--- Text under study ---
►

June 7, 2017 | By Marcella M. Egan
I thought I found the good life many times. In fact, my concept of the good life would change as I got older. What may come as a bigger surprise is that I actually discovered the good life once my partner was diagnosed with cancer. Let me explain:
At 16, 18, 21 and even 30 years old I thought I had it all. I always had nice cars, great jobs, an education, and friends I could party with and have a good time with. What could be better? The world revolved around me.
Then, at 32, everything changed. My partner was diagnosed with an aggressive and incurable blood cancer, multiple myeloma.
[The writer] David Foster Wallace said it best in [his speech,] “This is Water”: “There is no experience you have had that you are not the absolute center of.” Ego (our default setting) and self-centeredness are evil things that I feel will ultimately keep us from the good life. Wallace also said: “The so-called real world will not discourage you from operating on your default settings, because the so-called real world of men and money and power hums along merrily in a pool of fear and anger and frustration and craving and worship of self.”
It was then, at 32, I knew I had it all wrong. How could I have been wrong all this time? I was the person so frustrated after a 10- to 12-hour day at work that I needed to go out with those friends, have a beer and unwind, and, well, bitch about how unhappy I was at my great job. I was also the person who was aggravated in the checkout line at the grocery store because the elderly couple was writing a check or because the mother of three was trying to shuffle through her purse for coupons and keep control of her kids. I was that awful person who never thought about what those people might be going through. I never put myself in anyone’s shoes.
Similarly to Siddhartha, I had to go out on my own and try to figure things out — no one was going to tell me what, when, how or why. My ego, like Siddhartha’s, told me that I knew it all and life revolved around me — well, until it didn’t.
Now back to me at 32: I was not working, not hanging out at bars drinking with friends, and not posting great adventures on Facebook. At 32, I became a full-time caregiver to my partner, which entailed doctor appointments, chemotherapy and making sure the kids were OK because they did not understand what was happening to Mom. I would sometimes stay up all night to be sure the new medication she took would not cause a reaction; I would wake to my alarm, sometimes every two hours, to give her the medications she needed.

◄

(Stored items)

►

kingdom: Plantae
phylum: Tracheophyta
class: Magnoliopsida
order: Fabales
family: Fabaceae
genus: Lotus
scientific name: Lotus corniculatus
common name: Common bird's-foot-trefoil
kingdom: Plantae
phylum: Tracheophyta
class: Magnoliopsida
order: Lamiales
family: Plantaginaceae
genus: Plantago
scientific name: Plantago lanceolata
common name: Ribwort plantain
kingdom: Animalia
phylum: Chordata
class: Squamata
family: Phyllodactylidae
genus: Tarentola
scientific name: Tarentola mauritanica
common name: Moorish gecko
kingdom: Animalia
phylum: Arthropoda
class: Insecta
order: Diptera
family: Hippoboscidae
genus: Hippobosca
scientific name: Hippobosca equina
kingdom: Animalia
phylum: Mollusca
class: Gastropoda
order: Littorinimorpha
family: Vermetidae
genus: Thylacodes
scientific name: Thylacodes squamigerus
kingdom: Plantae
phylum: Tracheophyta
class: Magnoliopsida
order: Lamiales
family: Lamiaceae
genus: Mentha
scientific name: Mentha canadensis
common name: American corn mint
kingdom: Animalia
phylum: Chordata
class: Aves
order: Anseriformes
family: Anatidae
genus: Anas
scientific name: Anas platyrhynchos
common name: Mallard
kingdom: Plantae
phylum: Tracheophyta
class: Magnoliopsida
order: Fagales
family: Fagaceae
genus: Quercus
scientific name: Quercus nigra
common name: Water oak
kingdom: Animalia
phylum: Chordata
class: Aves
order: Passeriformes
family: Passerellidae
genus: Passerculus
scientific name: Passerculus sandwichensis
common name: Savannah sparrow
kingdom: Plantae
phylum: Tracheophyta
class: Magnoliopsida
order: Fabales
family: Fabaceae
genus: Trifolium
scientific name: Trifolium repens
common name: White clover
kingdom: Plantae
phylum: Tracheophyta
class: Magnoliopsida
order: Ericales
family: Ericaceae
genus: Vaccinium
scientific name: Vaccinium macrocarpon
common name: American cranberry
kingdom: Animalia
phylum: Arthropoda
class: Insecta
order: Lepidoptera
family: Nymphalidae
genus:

◄

--- Problem requirements ---
In the essay on the good life, condense the paragraph beginning "Now back to me at 32" into a short bulleted list that keeps its main facts.

--- Answer to the problem ---
- At 32, the writer was no longer working, drinking at bars with friends, or posting adventures on Facebook.
- The writer became a full-time caregiver to the partner, handling doctor appointments and chemotherapy.
- The writer made sure the kids were OK, since they did not understand what was happening to Mom.
- The writer sometimes stayed up all night to watch for reactions to a new medication.
- The writer woke to an alarm, sometimes every two hours, to give the partner needed medications.